==== Input records

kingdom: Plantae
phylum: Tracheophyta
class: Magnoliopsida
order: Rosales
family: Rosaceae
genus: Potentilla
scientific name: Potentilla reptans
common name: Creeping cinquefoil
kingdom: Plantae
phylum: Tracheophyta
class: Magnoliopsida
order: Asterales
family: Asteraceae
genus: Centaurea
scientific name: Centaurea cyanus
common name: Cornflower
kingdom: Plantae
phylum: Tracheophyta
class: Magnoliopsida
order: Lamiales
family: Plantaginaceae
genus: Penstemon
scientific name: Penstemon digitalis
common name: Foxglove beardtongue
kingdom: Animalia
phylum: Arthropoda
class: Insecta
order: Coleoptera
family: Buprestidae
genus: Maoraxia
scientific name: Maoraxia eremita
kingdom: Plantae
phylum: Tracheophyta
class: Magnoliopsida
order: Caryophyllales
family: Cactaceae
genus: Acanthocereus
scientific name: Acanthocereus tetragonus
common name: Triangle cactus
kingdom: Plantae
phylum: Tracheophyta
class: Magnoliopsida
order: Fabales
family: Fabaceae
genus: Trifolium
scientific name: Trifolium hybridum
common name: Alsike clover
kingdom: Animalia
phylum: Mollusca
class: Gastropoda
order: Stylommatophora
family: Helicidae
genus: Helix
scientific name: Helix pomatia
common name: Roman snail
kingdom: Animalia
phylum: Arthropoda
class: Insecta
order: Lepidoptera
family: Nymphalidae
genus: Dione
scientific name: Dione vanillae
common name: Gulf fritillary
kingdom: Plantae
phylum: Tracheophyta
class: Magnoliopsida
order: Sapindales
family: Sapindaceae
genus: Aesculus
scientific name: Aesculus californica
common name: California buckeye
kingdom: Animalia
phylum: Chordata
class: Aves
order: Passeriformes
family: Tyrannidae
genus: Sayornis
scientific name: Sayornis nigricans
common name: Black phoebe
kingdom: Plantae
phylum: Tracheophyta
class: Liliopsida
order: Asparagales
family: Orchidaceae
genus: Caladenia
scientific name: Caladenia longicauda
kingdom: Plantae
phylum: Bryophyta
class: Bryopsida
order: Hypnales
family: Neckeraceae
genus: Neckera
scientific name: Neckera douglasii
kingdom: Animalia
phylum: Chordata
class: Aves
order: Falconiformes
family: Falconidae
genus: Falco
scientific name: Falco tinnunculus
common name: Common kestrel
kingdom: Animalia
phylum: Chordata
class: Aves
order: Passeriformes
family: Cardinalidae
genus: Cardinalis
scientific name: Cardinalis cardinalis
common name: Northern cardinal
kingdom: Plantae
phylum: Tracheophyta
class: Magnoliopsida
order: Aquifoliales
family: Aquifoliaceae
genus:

========

Exercise:
Print every line of the entries above with no changes.

Complete response:
kingdom: Plantae
phylum: Tracheophyta
class: Magnoliopsida
order: Rosales
family: Rosaceae
genus: Potentilla
scientific name: Potentilla reptans
common name: Creeping cinquefoil
kingdom: Plantae
phylum: Tracheophyta
class: Magnoliopsida
order: Asterales
family: Asteraceae
genus: Centaurea
scientific name: Centaurea cyanus
common name: Cornflower
kingdom: Plantae
phylum: Tracheophyta
class: Magnoliopsida
order: Lamiales
family: Plantaginaceae
genus: Penstemon
scientific name: Penstemon digitalis
common name: Foxglove beardtongue
kingdom: Animalia
phylum: Arthropoda
class: Insecta
order: Coleoptera
family: Buprestidae
genus: Maoraxia
scientific name: Maoraxia eremita
kingdom: Plantae
phylum: Tracheophyta
class: Magnoliopsida
order: Caryophyllales
family: Cactaceae
genus: Acanthocereus
scientific name: Acanthocereus tetragonus
common name: Triangle cactus
kingdom: Plantae
phylum: Tracheophyta
class: Magnoliopsida
order: Fabales
family: Fabaceae
genus: Trifolium
scientific name: Trifolium hybridum
common name: Alsike clover
kingdom: Animalia
phylum: Mollusca
class: Gastropoda
order: Stylommatophora
family: Helicidae
genus: Helix
scientific name: Helix pomatia
common name: Roman snail
kingdom: Animalia
phylum: Arthropoda
class: Insecta
order: Lepidoptera
family: Nymphalidae
genus: Dione
scientific name: Dione vanillae
common name: Gulf fritillary
kingdom: Plantae
phylum: Tracheophyta
class: Magnoliopsida
order: Sapindales
family: Sapindaceae
genus: Aesculus
scientific name: Aesculus californica
common name: California buckeye
kingdom: Animalia
phylum: Chordata
class: Aves
order: Passeriformes
family: Tyrannidae
genus: Sayornis
scientific name: Sayornis nigricans
common name: Black phoebe
kingdom: Plantae
phylum: Tracheophyta
class: Liliopsida
order: Asparagales
family: Orchidaceae
genus: Caladenia
scientific name: Caladenia longicauda
kingdom: Plantae
phylum: Bryophyta
class: Bryopsida
order: Hypnales
family: Neckeraceae
genus: Neckera
scientific name: Neckera douglasii
kingdom: Animalia
phylum: Chordata
class: Aves
order: Falconiformes
family: Falconidae
genus: Falco
scientific name: Falco tinnunculus
common name: Common kestrel
kingdom: Animalia
phylum: Chordata
class: Aves
order: Passeriformes
family: Cardinalidae
genus: Cardinalis
scientific name: Cardinalis cardinalis
common name: Northern cardinal
kingdom: Plantae
phylum: Tracheophyta
class: Magnoliopsida
order: Aquifoliales
family: Aquifoliaceae
genus:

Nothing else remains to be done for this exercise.